## What needs to be done
Return all lines below containing the word "Partners".

Records from a dataset

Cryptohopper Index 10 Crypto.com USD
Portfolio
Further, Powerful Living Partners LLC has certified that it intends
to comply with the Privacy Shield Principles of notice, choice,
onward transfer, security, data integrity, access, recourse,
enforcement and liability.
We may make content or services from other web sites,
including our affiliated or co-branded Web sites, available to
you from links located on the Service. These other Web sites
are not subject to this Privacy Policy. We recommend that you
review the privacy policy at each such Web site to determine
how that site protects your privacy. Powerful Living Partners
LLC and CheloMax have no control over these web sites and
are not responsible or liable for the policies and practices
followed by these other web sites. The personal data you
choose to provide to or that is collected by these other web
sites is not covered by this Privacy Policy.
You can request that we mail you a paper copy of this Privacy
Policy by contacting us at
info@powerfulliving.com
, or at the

## Task answer
Further, Powerful Living Partners LLC has certified that it intends
how that site protects your privacy. Powerful Living Partners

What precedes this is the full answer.